Generally, hydrocarbon entities have an obligation to ensure the decommissioning of facilities that have outlived their purpose. However, it is expected that as part of the approval process for CO2 storage in the North Sea, entities will be given permission to uphold facilities that will be used in connection with the storage of CO2.
When calculating the taxable income, deductions can be made for costs on the removal of facilities. This is the case when calculating the corporate income tax but also the hydrocarbon tax if the facilities have been used for hydrocarbon extraction. The deduction when calculating the hydrocarbon tax can even be made after the activity has ceased. However, this is not the case if the facilities are built and used for processing third party's hydrocarbon.
In addition, a carry back scheme also applies according to the Hydrocarbon Tax Act, which means that if an unutilised loss remains at the final termination of the hydrocarbon extraction business, the taxpayer can receive a payment equal to the tax value of the part of the unutilised loss that relates to the deductions for removal costs. There is a cap on these payments which equals the total hydrocarbon tax paid.
The new rules mean that entities liable for hydrocarbon tax that conclusively end their hydrocarbon extraction but commence with CO2 storage are given the same opportunity to make deductions for removal costs and also use the carry back scheme, however, with some modifications.
Entities that commence with CO2 storage and remove all facilities that are not used for this purpose, will be able to deduct the costs on the removal of the installations no longer used and apply the carry back scheme according to the Hydrocarbon Tax Act.
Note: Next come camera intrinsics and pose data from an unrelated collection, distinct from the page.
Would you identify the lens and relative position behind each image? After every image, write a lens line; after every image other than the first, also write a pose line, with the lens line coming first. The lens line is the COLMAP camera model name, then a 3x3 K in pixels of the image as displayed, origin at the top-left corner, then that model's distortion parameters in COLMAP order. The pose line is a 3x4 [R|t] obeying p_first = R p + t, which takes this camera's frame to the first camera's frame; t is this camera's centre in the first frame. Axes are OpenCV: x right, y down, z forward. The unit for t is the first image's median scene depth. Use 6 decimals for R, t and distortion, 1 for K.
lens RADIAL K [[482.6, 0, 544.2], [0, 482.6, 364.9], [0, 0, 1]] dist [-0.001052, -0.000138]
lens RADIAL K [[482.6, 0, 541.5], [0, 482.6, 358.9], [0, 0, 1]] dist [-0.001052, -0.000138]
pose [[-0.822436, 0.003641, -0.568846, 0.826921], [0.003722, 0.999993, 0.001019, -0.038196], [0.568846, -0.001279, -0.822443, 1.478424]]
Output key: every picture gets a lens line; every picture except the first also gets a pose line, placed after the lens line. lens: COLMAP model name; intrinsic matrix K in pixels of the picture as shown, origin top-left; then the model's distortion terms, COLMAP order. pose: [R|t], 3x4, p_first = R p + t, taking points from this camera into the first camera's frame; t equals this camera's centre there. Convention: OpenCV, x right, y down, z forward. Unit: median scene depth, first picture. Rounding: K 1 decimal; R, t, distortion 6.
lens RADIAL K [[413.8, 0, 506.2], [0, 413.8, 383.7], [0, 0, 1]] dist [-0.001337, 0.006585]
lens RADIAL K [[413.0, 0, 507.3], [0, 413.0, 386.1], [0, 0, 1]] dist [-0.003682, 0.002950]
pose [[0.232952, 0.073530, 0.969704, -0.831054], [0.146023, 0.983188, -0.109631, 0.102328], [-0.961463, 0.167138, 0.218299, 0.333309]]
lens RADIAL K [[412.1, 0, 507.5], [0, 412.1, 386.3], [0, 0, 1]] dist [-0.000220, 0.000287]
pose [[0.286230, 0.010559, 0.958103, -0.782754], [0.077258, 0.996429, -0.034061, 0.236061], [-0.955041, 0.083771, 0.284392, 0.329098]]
Entities that use all the facilities for CO2 storage and later removes all the facilities after end use, will also be able to deduct the costs on the removal of the facilities and apply the carry back scheme according to the Hydrocarbon Tax Act at this later point.
However, the possibility to use the carry back scheme will be phased out through a 20-year period as the amount to be received is lowered by 5% for each year‑end. The 20 years are calculated from the first time when the carry back scheme could be used. Furthermore, the 20 years are calculated from the time when the hydrocarbon extraction conclusively ended if all the facilities were kept for the use of CO2 storage and the carry back scheme could not previously be used. As an example, if the 20 years are calculated from 2030 and the removal of the facilities are ended during 2031 or 2032, but before the year end of 2032, a 5% reduction in the payable amount is relevant.
The new rules means that in some cases the carry back scheme can be used twice – once when hydrocarbon extraction has conclusively ended and not all facilities are used for CO2 storage, and then again when the CO2 storage ends, and the facilities are finally removed.